Regions in the southern, northern, and central part of the state (where many Black farmers reside) should be involved in the process, said Grills. The “listening sessions would go beyond” formal task force meetings and would not infringe upon scheduled discussions, Grills added.

The intent, she said, would be to involve Black Californians from varying backgrounds.

“Black folks exist in an ecosystem and the system includes a diverse, cultural base of people, social class, education levels, etc.,” said Grills. “So how do we make sure that those people are impacted. They need to be at the table.”

Through news coverage, Grills also suggested the National Association of Black Journalists could play a role in keeping the ongoing discourse about reparations “in the forefront and minds” of the Black community.

Lisa Holder, Esq. a nationally recognized trial attorney and task force member, emphasized that the proposal she prepared was not “in conflict” with Grills’ outreach plan and that her proposal offered a framework within which the task force can draw up its strategy to move forward.

Holder told fellow task force members that she and Grills are on the same page.

“This plan, for a lack of a better word, is in alignment with the blueprint we just saw (presented by Grills),” Holder clarified. “Grills focuses a little bit more on the details of how we can implement the community engagement plan. This outline I put together is a little bit broader and more of a concept.”

The meeting’s other seven participants were task force chair Kamilah V. Moore, a Los Angeles-based attorney, reparations scholar and activist; vice-chair Dr. Amos Brown, a civil rights leader and respected Bay Area pastor whose journey to leadership started under the tutelage of Dr. Martin Luther King Jr in the 1960s; Sen. Steven Bradford (D-Gardena); Assemblymember Reginald Jones-Sawyer (D-Los Angeles); San Diego Councilmember Monica Montgomery Steppe; Dr. Jovan Scott Lewis,  chair of the Department of Geography at the University of California Berkeley; and Attorney Don Tamaki, Esq. is an attorney best known for his role in the Supreme Court case of Korematsu v. the United States. Tamaki overturned the conviction of Fred Korematsu who refused to be taken into custody during the imprisonment of Japanese Americans in World War II. 

After hearing Grills’ presentation, Brown raised concerns about transparency.

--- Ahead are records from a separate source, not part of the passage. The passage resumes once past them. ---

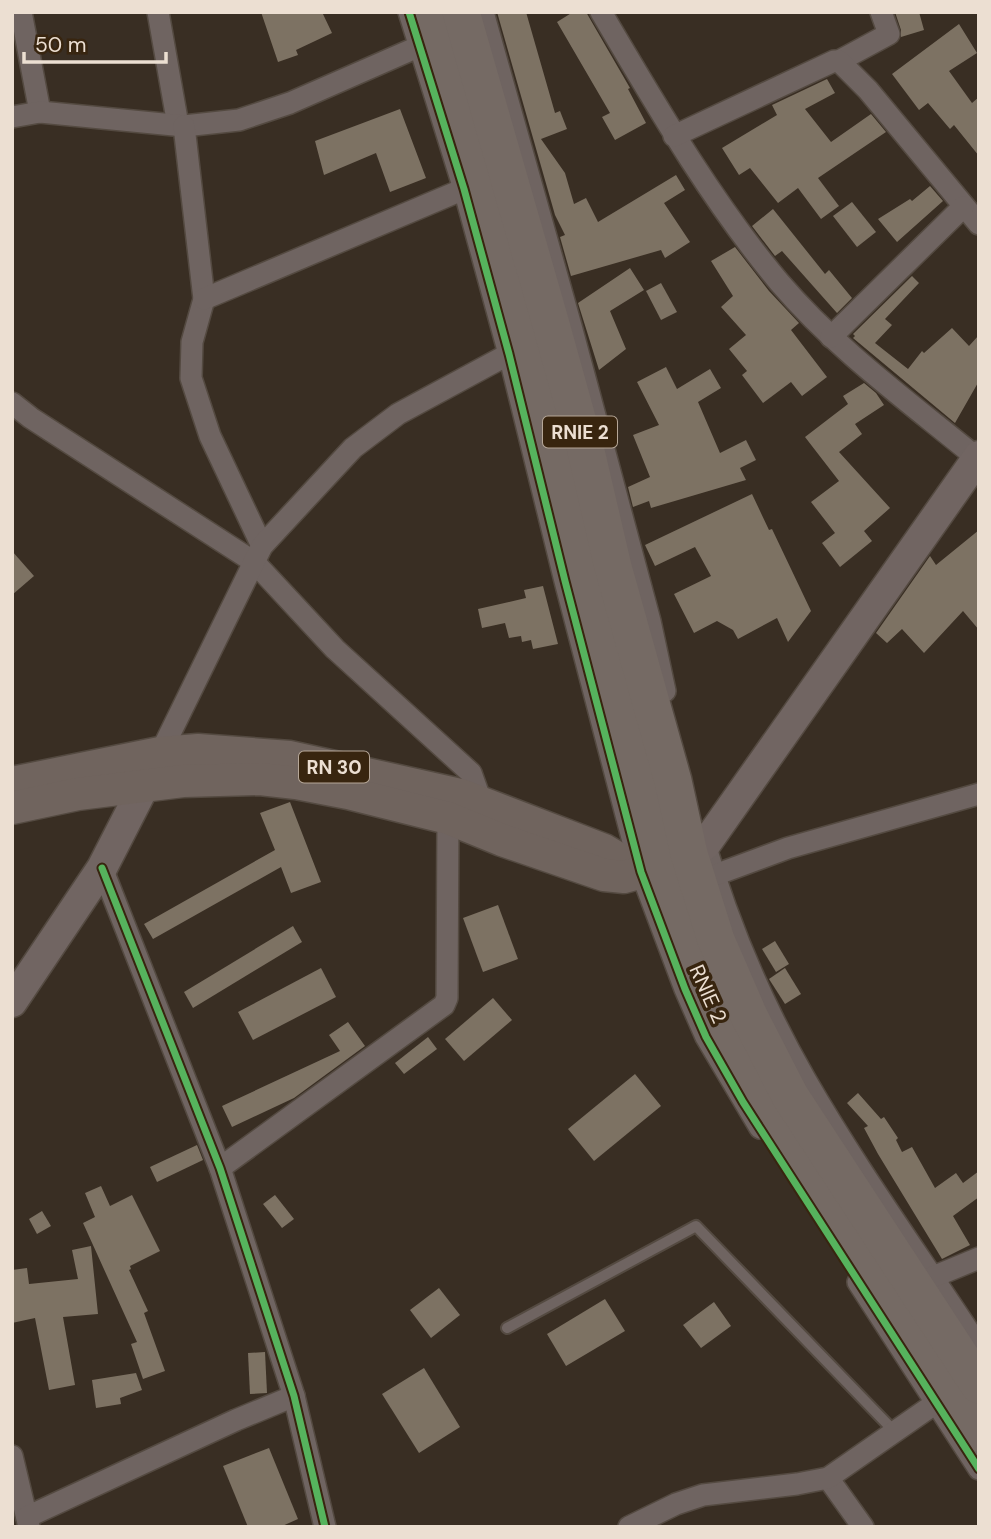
<svg xmlns="http://www.w3.org/2000/svg" width="991" height="1539" viewBox="0 0 991 1539" font-family="'DM Sans',sans-serif">
  <style>
    .building { fill: #7d7263 }
    .lines { fill: none; stroke-linecap: round; stroke-linejoin: round }
    .lane-casing { stroke: #544a41; stroke-width: 14 }
    .street-casing { stroke: #544a41; stroke-width: 24 }
    .secondary-casing { stroke: #544a41; stroke-width: 33 }
    .primary-casing { stroke: #544a41; stroke-width: 35 }
    .highway-casing { stroke: #544a41; stroke-width: 40 }
    .lane { stroke: #6f6461; stroke-width: 10 }
    .street { stroke: #6f6461; stroke-width: 21 }
    .secondary { stroke: #716562; stroke-width: 30 }
    .primary { stroke: #70645e; stroke-width: 32 }
    .highway { stroke: #756a64; stroke-width: 37 }
    .cycleway-casing { stroke: #38250f; stroke-width: 11 }
    .cycleway { stroke: #56b35d; stroke-width: 7 }
    .labels { text-anchor: middle; stroke-width: 7; stroke-linejoin: round; paint-order: stroke }
    .shield { fill: #38250f; stroke: #b6a798; stroke-width: 2 }
    .shield-label { font-size: 19px; font-weight: bold; fill: #ecdfd2 }
    .street-label { font-size: 21px; fill: #ecdfd2; stroke: #38250f }
  </style>
  <rect width="100%" height="100%" fill="#392e23"/>
  <g class="building">
    <path d="M261 12H322L332 33 296 50 298 55 278 62Z"/>
    <path d="M497 12H526L555 113 560 111 567 129 541 139 565 173 574 204 586 198 598 222 676 175 685 190 664 203 690 242 665 258 661 250 571 276 560 237 565 235 555 215Z"/>
    <path d="M573 12H586L630 88 628 89 646 123 615 140 602 117 610 113 557 22Z"/>
    <path d="M895 12H919L924 30 901 37V30Z"/>
    <path d="M959 24 977 53 949 71 972 103 979 97V156L954 125 950 129 928 103 919 110 892 74Z"/>
    <path d="M827 79 835 93 805 109 831 142 871 114 886 132 818 178 839 206 821 219 798 188 778 203 750 168 739 175 722 148 777 115 772 105Z"/>
    <path d="M400 109 426 178 390 192 376 153 324 175 315 141Z"/>
    <path d="M930 186 943 201 897 242 878 219 910 199 912 201Z"/>
    <path d="M852 202 876 232 857 247 833 216Z"/>
    <path d="M773 209 825 274 829 270 852 298 837 313 782 251 775 256 752 226Z"/>
    <path d="M735 247 769 291 799 323 791 330 827 377 802 396 791 382 763 403 742 375 747 371 729 349 746 335 721 307 733 296 711 261Z"/>
    <path d="M630 268 644 290 610 311 626 349 599 370 578 303Z"/>
    <path d="M912 276 919 283 885 319 892 325 875 343 908 369 922 351 924 353 952 328 969 346 979 335V381L955 423 853 338 855 336 853 334Z"/>
    <path d="M661 283 677 312 661 320 646 291Z"/>
    <path d="M666 367 677 389 710 369 721 388 698 402 720 453 746 440 756 460 740 468 746 480 651 508 649 501 633 507 628 487 650 477 633 435 659 425 637 382Z"/>
    <path d="M864 383 876 393 884 405 855 424 862 434 839 452 890 508 864 531 872 541 840 567 822 543 835 533 811 502 839 481 805 437 848 404 843 396Z"/>
    <path d="M752 494 769 530 772 529 811 611 788 642 777 618 738 639 733 630 717 621 694 633 674 594 711 576 695 547 655 566 645 545Z"/>
    <path d="M979 530V630L963 611 924 653 902 629 887 643 876 633 930 556 936 565Z"/>
    <path d="M12 551 34 576 12 595Z"/>
    <path d="M543 586 558 644 533 649 531 640 522 642 521 636 509 638 505 623 482 628 478 609 526 598 524 590Z"/>
    <path d="M290 802 321 882 291 893 281 867 153 939 144 924 275 850 260 813Z"/>
    <path d="M498 905 518 959 483 972 463 918Z"/>
    <path d="M293 926 302 942 193 1008 184 992Z"/>
    <path d="M775 941 789 964 776 972 762 949Z"/>
    <path d="M321 968 336 997 253 1040 238 1012Z"/>
    <path d="M785 968 801 994 785 1004 769 979Z"/>
    <path d="M493 998 512 1020 464 1061 445 1039Z"/>
    <path d="M348 1022 365 1046 294 1098 232 1127 222 1106 340 1051 329 1035Z"/>
    <path d="M428 1037 437 1049 404 1074 395 1063Z"/>
    <path d="M635 1074 661 1106 594 1161 568 1129Z"/>
    <path d="M858 1093 881 1119 884 1117 898 1138 896 1140 902 1152 912 1147 935 1188 956 1173 963 1183 979 1171V1197L953 1216 970 1245 942 1259 878 1154 864 1128 868 1126 847 1103Z"/>
    <path d="M197 1145 203 1160 157 1182 150 1167Z"/>
    <path d="M101 1186 110 1206 132 1195 160 1251 130 1266 131 1269 129 1270 148 1311 144 1313 165 1371 143 1379 131 1344 137 1342 83 1223 95 1217 85 1193Z"/>
    <path d="M275 1195 294 1219 282 1228 263 1204Z"/>
    <path d="M42 1211 51 1226 37 1234 29 1219Z"/>
    <path d="M91 1246 98 1314 63 1317 75 1385 49 1390 35 1318 12 1323V1270L27 1268 29 1284 78 1279 72 1250Z"/>
    <path d="M439 1288 460 1315 431 1338 410 1310Z"/>
    <path d="M605 1299 625 1331 566 1366 547 1334Z"/>
    <path d="M714 1302 731 1326 701 1348 683 1325Z"/>
    <path d="M265 1352 267 1393 250 1394 248 1353Z"/>
    <path d="M424 1368 460 1427 419 1453 382 1394Z"/>
    <path d="M136 1373 142 1390 120 1398 121 1404 96 1408 92 1380Z"/>
    <path d="M269 1448 298 1519 280 1527H248L223 1466Z"/>
  </g>
  <g class="lines">
    <defs>
      <path id="lane" d="M507 1328 696 1226 894 1431"/>
      <g id="street">
        <path d="M21 12 40 112"/>
        <path d="M158 12 178 125"/>
        <path d="M409 12 464 189 509 354 565 581 641 872 685 989 706 1037 760 1128"/>
        <path d="M483 12 571 326 650 621 665 691"/>
        <path d="M601 12C656 105 710 199 779 282 836 349 909 402 977 458L979 463"/>
        <path d="M839 61 889 34 881 12"/>
        <path d="M12 117 40 112 184 126 239 120 290 103 420 46"/>
        <path d="M184 126 204 299 192 342 191 378 210 436 262 546"/>
        <path d="M674 136 834 61H839L868 90 979 224"/>
        <path d="M204 299 464 189"/>
        <path d="M831 337 963 207"/>
        <path d="M12 403 31 418 254 562 335 649 471 773 482 804"/>
        <path d="M156 762 262 546 353 448 398 414 509 354"/>
        <path d="M702 834C726 919 761 1002 805 1079 858 1171 921 1258 979 1347"/>
        <path d="M102 868 220 1168 294 1396 325 1527"/>
        <path d="M715 875 788 848 979 794"/>
        <path d="M220 1168 444 1005 447 998 448 818"/>
        <path d="M933 1277 979 1258"/>
        <path d="M858 1282 979 1469"/>
        <path d="M12 1456 29 1527"/>
        <path d="M828 1478 863 1527"/>
        <path d="M27 1517 236 1420 294 1396"/>
        <path d="M629 1527 676 1504 703 1495 797 1484 828 1478 936 1403"/>
      </g>
      <g id="secondary">
        <path d="M689 854 705 845 979 456"/>
        <path d="M12 1002 102 868 144 786"/>
      </g>
      <g id="primary">
        <path d="M12 783 160 753 198 750 290 757 461 795 604 850 641 872"/>
        <path d="M12 808 78 794 183 781 260 779 296 783 348 793 448 818 502 840 604 875 624 877 660 867 680 858"/>
      </g>
      <g id="highway">
        <path d="M432 12 487 201 537 383 660 867C701 1006 771 1118 850 1238 893 1303 936 1368 979 1433"/>
        <path d="M461 12 550 321 585 447 613 567 673 781 689 854 716 940 749 1016 790 1096 979 1385"/>
      </g>
    </defs>
    <use href="#lane" class="lane-casing"/>
    <use href="#street" class="street-casing"/>
    <use href="#secondary" class="secondary-casing"/>
    <use href="#primary" class="primary-casing"/>
    <use href="#highway" class="highway-casing"/>
    <use href="#lane" class="lane"/>
    <use href="#street" class="street"/>
    <use href="#secondary" class="secondary"/>
    <use href="#primary" class="primary"/>
    <use href="#highway" class="highway"/>
    <defs>
      <g id="cycleway">
        <path d="M409 12 464 189 509 354 565 581 641 872 685 989 706 1037 743 1102 979 1469"/>
        <path d="M102 868 220 1168 294 1396 325 1527"/>
      </g>
    </defs>
    <use href="#cycleway" class="cycleway-casing"/>
    <use href="#cycleway" class="cycleway"/>
  </g>
  <g class="labels">
    <g class="shield">
      <rect x="543" y="416.5" width="74" height="31" rx="5"/>
      <rect x="299" y="751.5" width="70" height="31" rx="5"/>
    </g>
    <g class="shield-label">
      <text x="580" y="439">RNIE 2</text>
      <text x="334" y="774">RN 30</text>
    </g>
    <g class="street-label">
      <text transform="translate(708 994) rotate(66)" y="7">RNIE 2</text>
    </g>
  </g>
  <rect width="991" height="1539" fill="none" stroke="#ecdfd2" stroke-width="28"/>
  <path d="M24 52v10h142v-10" fill="none" stroke="#ecdfd2" stroke-width="3.5"/>
  <text x="35" y="52" font-size="21" fill="#ecdfd2" stroke="#38250f" stroke-width="5" paint-order="stroke">50 m</text>
</svg>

He also said that other groups around the state should have an opportunity to present a plan for community engagement.


“What will we do around this state without our giving due diligence to announce to everybody, that you can present a plan, too?” Brown asked. “Whether it’s northern, central California, whatever. We talk about transparency, but if we are going to be about it, then we should be about it.”

The task force voted 8-0 to consider both Holder’s and Grills’ community engagement plans. Brown opposed the motion and abstained, withholding his vote.

Bradford said he favored a “blending” of the two proposals. Both Grills and Bradford suggested that the Ralph J. Bunche Center for African American Studies at UCLA and the Mervyn Dymally African American Political and Economic Institute at California State University Dominguez Hills could assist in facilitating the statewide listening sessions, possibly through the California Department of Justice. Both academic research institutes are located in Southern California.

Steppe expressed confidence in her colleagues and the process.

“The (Black) community is going to play a huge role in getting whatever we present across the finish line,” she promised.

The task force also agreed to move public comments during the meeting from the end to the beginning of the sessions. Public comments will also expand from two minutes to three, Moore announced.